--- Begin ---

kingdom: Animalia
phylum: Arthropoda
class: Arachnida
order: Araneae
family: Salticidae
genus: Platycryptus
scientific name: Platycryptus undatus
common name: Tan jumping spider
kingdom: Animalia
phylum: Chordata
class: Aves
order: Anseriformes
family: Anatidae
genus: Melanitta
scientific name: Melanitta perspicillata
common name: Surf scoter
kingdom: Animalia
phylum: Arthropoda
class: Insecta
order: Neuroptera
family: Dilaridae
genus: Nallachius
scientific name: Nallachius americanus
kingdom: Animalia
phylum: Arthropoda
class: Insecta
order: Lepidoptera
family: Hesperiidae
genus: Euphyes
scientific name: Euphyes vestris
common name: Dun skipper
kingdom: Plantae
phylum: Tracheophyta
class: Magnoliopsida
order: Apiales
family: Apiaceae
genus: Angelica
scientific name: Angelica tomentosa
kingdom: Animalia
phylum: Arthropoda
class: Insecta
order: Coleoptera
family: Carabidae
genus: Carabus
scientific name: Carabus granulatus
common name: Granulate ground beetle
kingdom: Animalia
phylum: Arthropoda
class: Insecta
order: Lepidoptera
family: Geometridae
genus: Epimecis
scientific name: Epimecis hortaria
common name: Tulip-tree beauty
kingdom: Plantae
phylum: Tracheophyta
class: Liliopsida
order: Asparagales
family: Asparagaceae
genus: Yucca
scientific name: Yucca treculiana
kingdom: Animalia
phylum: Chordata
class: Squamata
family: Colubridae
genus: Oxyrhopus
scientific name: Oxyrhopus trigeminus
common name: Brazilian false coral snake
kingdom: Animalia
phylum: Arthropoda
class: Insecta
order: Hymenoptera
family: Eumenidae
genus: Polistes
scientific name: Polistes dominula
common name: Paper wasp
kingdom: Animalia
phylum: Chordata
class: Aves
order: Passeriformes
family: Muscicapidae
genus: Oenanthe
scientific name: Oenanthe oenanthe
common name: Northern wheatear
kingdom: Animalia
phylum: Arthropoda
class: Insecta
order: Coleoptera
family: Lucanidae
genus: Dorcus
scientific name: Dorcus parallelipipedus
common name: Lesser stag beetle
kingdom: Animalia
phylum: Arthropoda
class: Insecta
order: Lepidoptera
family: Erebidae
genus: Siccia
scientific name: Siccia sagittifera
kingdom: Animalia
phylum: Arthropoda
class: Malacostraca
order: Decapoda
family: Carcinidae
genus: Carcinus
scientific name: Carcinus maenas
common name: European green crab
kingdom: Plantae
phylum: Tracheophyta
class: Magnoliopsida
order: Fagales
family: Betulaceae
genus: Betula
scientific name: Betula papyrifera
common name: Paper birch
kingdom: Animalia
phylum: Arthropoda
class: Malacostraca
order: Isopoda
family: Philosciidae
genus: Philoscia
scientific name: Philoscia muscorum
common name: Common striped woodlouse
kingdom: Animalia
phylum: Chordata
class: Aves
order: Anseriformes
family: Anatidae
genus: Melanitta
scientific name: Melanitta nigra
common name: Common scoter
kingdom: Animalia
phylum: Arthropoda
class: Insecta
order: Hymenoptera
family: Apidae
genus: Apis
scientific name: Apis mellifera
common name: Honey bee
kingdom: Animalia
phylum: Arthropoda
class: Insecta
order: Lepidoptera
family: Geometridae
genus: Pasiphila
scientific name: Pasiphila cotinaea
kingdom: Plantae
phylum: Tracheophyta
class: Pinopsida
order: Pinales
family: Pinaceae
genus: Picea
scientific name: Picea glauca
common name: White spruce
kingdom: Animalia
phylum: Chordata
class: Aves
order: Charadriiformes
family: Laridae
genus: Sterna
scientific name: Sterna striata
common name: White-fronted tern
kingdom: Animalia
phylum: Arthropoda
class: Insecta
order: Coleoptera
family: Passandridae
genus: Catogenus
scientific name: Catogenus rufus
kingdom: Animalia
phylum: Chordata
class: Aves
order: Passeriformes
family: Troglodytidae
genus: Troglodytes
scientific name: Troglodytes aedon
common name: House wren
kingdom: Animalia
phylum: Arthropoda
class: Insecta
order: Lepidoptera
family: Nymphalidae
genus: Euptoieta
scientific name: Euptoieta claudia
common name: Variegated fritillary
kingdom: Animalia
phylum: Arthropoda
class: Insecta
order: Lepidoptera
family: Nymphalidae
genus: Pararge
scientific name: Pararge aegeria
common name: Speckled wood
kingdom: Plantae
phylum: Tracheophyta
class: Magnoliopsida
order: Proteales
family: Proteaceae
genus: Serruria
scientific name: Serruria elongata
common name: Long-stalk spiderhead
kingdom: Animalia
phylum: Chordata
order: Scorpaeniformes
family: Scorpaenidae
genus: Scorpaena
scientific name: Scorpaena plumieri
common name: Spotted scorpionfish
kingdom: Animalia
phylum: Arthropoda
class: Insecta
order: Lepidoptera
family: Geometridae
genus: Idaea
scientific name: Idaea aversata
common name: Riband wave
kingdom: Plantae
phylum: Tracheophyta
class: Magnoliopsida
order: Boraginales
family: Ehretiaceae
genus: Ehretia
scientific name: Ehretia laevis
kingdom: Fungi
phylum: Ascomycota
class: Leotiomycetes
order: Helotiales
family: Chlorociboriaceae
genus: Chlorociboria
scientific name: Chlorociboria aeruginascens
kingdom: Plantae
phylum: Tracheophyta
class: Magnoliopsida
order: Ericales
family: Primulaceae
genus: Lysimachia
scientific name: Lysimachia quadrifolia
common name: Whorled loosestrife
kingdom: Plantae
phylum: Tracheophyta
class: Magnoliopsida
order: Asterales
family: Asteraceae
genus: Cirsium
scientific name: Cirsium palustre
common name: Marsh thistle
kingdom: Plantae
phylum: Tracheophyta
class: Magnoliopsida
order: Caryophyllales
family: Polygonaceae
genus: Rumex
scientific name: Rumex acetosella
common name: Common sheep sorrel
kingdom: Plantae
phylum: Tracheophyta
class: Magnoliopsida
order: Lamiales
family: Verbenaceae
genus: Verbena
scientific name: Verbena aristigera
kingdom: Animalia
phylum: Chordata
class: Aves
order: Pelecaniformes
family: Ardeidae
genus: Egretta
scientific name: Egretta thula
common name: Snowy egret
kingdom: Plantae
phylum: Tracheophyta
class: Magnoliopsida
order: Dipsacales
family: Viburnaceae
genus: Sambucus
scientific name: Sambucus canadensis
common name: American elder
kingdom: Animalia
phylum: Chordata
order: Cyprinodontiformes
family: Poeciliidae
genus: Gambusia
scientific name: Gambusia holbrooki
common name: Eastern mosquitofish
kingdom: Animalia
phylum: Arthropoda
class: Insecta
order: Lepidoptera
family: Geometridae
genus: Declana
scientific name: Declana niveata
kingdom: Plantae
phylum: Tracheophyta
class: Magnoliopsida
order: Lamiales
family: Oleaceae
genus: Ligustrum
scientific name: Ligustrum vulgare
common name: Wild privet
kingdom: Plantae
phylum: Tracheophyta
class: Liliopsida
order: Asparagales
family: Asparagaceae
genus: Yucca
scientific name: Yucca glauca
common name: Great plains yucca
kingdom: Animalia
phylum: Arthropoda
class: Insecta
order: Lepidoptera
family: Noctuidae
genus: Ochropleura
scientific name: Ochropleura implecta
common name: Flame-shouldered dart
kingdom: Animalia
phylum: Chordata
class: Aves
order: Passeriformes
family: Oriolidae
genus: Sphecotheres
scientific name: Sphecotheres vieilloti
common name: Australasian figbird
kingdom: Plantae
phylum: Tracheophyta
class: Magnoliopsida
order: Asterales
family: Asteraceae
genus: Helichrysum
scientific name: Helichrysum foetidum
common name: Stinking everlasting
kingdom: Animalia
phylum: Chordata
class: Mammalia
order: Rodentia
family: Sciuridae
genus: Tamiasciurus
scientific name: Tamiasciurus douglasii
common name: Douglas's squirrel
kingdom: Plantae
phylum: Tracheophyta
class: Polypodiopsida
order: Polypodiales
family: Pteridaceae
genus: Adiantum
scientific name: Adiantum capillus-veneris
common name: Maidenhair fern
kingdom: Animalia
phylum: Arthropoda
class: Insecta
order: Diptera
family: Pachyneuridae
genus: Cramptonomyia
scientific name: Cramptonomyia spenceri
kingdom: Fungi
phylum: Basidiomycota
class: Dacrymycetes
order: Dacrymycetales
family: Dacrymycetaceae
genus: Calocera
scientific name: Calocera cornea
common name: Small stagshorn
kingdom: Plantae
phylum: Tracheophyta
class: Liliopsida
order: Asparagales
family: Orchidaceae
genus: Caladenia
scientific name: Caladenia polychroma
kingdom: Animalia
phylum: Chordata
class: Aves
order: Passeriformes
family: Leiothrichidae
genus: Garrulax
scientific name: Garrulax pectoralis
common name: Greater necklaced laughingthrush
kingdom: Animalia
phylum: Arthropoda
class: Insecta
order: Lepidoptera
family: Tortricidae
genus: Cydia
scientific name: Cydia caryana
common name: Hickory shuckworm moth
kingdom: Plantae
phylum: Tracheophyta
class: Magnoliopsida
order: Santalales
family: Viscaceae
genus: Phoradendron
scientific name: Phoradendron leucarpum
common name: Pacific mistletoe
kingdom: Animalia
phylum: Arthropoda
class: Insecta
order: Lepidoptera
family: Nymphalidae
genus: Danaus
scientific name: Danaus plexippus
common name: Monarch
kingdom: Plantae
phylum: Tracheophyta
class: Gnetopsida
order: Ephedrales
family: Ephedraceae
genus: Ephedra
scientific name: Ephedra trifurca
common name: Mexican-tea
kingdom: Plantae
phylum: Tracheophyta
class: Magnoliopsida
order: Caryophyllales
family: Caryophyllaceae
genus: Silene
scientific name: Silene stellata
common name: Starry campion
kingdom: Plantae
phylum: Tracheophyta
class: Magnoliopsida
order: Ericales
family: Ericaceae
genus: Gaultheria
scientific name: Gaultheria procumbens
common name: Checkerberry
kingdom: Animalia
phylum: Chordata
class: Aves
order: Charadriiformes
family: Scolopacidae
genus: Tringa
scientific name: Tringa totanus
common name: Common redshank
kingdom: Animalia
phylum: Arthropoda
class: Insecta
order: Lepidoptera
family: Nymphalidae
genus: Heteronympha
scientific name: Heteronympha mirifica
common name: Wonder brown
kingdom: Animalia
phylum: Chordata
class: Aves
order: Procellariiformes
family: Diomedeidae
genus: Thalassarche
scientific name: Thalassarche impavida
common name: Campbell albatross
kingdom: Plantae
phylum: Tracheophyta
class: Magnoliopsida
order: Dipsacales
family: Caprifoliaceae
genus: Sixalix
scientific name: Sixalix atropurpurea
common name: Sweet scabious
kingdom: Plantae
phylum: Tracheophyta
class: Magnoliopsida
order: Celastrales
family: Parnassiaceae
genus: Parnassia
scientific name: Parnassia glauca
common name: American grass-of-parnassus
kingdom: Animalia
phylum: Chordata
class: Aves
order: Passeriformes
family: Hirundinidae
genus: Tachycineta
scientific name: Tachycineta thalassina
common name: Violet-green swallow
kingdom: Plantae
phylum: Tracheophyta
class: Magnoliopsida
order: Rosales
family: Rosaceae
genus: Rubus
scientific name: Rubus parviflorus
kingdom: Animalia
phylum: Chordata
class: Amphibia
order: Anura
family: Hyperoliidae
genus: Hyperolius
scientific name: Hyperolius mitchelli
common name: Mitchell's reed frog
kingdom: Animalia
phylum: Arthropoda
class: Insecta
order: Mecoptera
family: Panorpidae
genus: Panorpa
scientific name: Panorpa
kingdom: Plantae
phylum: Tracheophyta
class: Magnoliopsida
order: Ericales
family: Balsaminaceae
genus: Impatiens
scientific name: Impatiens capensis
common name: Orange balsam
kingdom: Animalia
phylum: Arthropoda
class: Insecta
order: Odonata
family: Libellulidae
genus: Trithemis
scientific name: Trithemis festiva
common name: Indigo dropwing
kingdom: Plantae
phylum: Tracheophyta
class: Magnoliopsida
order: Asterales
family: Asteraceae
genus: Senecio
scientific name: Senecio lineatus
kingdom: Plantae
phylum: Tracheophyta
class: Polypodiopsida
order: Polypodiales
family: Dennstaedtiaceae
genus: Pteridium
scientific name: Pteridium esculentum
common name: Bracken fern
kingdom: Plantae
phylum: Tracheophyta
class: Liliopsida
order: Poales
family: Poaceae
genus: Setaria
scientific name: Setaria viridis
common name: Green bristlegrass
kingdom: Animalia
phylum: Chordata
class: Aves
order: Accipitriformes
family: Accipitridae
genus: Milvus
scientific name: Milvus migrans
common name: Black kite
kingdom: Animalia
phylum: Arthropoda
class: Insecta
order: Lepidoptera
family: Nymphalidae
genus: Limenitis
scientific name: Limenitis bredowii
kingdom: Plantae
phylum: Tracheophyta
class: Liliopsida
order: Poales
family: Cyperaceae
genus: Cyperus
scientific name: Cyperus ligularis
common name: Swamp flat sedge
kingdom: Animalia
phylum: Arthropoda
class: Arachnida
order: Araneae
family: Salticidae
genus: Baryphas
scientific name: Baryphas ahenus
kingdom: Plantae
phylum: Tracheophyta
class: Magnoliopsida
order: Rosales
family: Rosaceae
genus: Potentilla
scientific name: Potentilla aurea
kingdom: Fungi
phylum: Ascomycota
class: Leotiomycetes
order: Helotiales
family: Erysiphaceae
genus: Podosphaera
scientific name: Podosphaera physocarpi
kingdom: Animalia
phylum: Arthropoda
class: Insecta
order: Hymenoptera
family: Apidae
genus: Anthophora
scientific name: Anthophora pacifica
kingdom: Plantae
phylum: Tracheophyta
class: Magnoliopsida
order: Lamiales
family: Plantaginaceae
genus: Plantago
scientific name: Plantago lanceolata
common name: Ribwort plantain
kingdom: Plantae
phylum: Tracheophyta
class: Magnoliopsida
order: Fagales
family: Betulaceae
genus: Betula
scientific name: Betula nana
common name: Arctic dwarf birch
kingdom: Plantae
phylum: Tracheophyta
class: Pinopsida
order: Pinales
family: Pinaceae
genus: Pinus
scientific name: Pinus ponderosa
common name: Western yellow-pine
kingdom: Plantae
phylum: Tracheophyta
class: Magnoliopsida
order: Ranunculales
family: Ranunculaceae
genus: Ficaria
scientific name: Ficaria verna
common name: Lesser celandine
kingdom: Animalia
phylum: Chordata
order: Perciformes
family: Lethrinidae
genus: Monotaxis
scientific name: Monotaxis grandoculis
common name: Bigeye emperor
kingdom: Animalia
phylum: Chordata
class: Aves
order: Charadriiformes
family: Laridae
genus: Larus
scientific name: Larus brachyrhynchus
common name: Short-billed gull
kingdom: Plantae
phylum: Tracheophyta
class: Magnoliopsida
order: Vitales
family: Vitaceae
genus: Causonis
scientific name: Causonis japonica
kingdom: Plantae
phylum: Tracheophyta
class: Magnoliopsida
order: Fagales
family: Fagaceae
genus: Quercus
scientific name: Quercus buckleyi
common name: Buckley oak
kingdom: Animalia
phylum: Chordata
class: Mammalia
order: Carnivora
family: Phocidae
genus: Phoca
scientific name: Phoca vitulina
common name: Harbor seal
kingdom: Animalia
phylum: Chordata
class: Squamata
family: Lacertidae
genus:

--- End ---

(Short task)
Update the stretch of material from its first line through the line containing "scientific name: Angelica tomentosa" by changing "common name" to "vernacular name" and leaving everything else unchanged. Return only that stretch.

(Complete response)
kingdom: Animalia
phylum: Arthropoda
class: Arachnida
order: Araneae
family: Salticidae
genus: Platycryptus
scientific name: Platycryptus undatus
vernacular name: Tan jumping spider
kingdom: Animalia
phylum: Chordata
class: Aves
order: Anseriformes
family: Anatidae
genus: Melanitta
scientific name: Melanitta perspicillata
vernacular name: Surf scoter
kingdom: Animalia
phylum: Arthropoda
class: Insecta
order: Neuroptera
family: Dilaridae
genus: Nallachius
scientific name: Nallachius americanus
kingdom: Animalia
phylum: Arthropoda
class: Insecta
order: Lepidoptera
family: Hesperiidae
genus: Euphyes
scientific name: Euphyes vestris
vernacular name: Dun skipper
kingdom: Plantae
phylum: Tracheophyta
class: Magnoliopsida
order: Apiales
family: Apiaceae
genus: Angelica
scientific name: Angelica tomentosa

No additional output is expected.